11th Mar 2026 07:00
THIS ANNOUNCEMENT CONTAINS INSIDE INFORMATION FOR THE PURPOSES OF ARTICLE 7 OF REGULATION (EU) NO 596/2014 AS IT FORMS PART OF UK DOMESTIC LAW BY VIRTUE OF THE EUROPEAN UNION (WITHDRAWAL) ACT 2018, AS AMENDED ("UK MAR"). ON PUBLICATION OF THIS ANNOUNCEMENT VIA A REGULATORY INFORMATION SERVICE, THIS INSIDE INFORMATION IS NOW CONSIDERED TO BE IN THE PUBLIC DOMAIN.
NOT FOR RELEASE, PUBLICATION OR DISTRIBUTION DIRECTLY OR INDIRECTLY (IN WHOLE OR IN PART) IN, INTO OR FROM ANY JURISDICTION WHERE TO DO SO WOULD CONSTITUTE A VIOLATION OF THE RELEVANT LAWS OR REGULATIONS OF THE JURISDICTION.
11 March 2026
For Immediate Release
ABRDN DIVERSIFIED INCOME AND GROWTH PLC
(the "Company")
Update on Managed Wind-Down
The Board is pleased to announce that the Company has completed two further secondary sales of its fund investments and private market assets ("Fund Interests") (the "Newly Completed Sales") raising gross consideration of approximately £13.8 million. In addition, the Company has entered into further conditional sale and purchase agreements in respect of an additional Fund Interest (the "Newly Agreed Sale") for gross consideration of approximately £13.3 million (subject to customary completion adjustments and before transaction costs).
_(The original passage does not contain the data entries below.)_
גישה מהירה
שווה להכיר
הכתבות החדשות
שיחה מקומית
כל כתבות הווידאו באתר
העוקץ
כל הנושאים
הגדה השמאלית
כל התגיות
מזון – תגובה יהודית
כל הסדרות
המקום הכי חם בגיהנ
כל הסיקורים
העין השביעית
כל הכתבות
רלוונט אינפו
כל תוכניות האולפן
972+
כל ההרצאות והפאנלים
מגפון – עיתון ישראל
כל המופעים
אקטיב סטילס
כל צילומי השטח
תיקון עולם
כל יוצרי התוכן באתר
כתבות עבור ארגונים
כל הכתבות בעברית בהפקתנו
As previously reported, each of the Fund Interests sold pursuant to the Newly Completed Sales were being carried by the Company at the agreed sale price in the Company's last reported net asset value ("NAV") (as at 31 December 2025), which also included accruals for the Company's expected transaction, operating and liquidation costs. Furthermore, in the light of the advanced stage of negotiations, the Fund Interest to be sold pursuant to the Newly Agreed Sale was also being carried by the Company at the agreed sale price in the 31 December 2025 NAV.
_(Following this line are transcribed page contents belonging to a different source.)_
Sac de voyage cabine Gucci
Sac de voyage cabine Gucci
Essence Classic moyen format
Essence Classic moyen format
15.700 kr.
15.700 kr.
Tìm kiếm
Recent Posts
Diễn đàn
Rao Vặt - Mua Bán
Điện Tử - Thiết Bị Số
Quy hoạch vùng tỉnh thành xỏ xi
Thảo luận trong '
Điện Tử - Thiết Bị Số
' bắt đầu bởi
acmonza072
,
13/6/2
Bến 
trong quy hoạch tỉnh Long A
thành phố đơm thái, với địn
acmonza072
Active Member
These recent developments leave only the Fund Interest that is the subject of the Newly Agreed Sale and the remaining 50 per cent. of an additional Fund Interest subject to the Company's secondary sales process (together, the "Remaining Sales").(1) Both of the Remaining Sales are now subject to signed conditional sale agreements. The completion of the Remaining Sales remains subject to certain conditions but are currently expected to complete during the week commencing 16 March 2026. Accordingly, the Board expects to write to shareholders of the Company shortly regarding proposals to place the Company into members' voluntary liquidation.
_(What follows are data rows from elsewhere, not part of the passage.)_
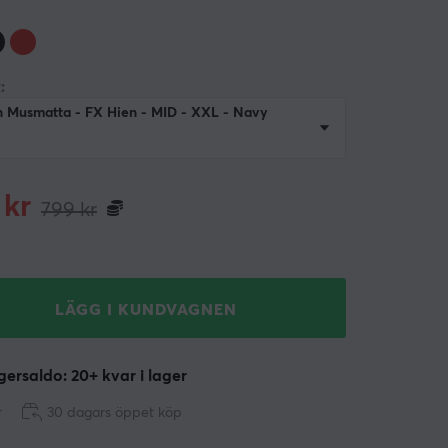
:
n Musmatta - FX Hien - MID - XXL - Navy
kr
799
kr
LÄGG I KUNDVAGNEN
ersaldo: 20+ kvar i lager
r
30 dagars öppet köp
The timing of receipt of consideration from the Remaining Sales will be driven by the closing date of the transaction.
Enquiries:
abrdn Diversified Income and Growth plc
Davina Walter (Chairman) via Burson Buchanan
Dickson Minto Advisers LLP
Douglas Armstrong / Andrew Clark / Jamie Seedhouse +44 (0)20 7649 6823
Burson Buchanan
Helen Tarbet / Henry Wilson / Nick Croysdill +44 (0)20 7466 5000
Notes:
(1) The Company's interests in Aberdeen Global Private Markets Fund (which was exited through the fund's redemption mechanics in September 2025) and PIMCO Private Income Fund (which is expected to be exited through the fund's redemption mechanics in Q4 2026) were excluded from the Company's secondary sales process. The Company's residual interests in Markel Catco Reinsurance Opportunities Fund (a de minimis holding in a fund in managed wind-down) and Aberdeen European Residential Opportunities Fund (the value of which was written down to nil on 31 January 2025) were also excluded from the Secondary Sales Process.
Important information
This announcement is released by the Company and the information contained within this announcement is deemed by the Company to constitute inside information for the purposes of Article 7 of UK MAR. Upon publication of this announcement via a Regulatory Information Service, such information is now considered to be in the public domain. The person responsible for arranging for the release of this announcement on behalf of the Company is abrdn Holdings Limited, the Company Secretary.
The Company's LEI number is 2138003QINEGCHYGW702.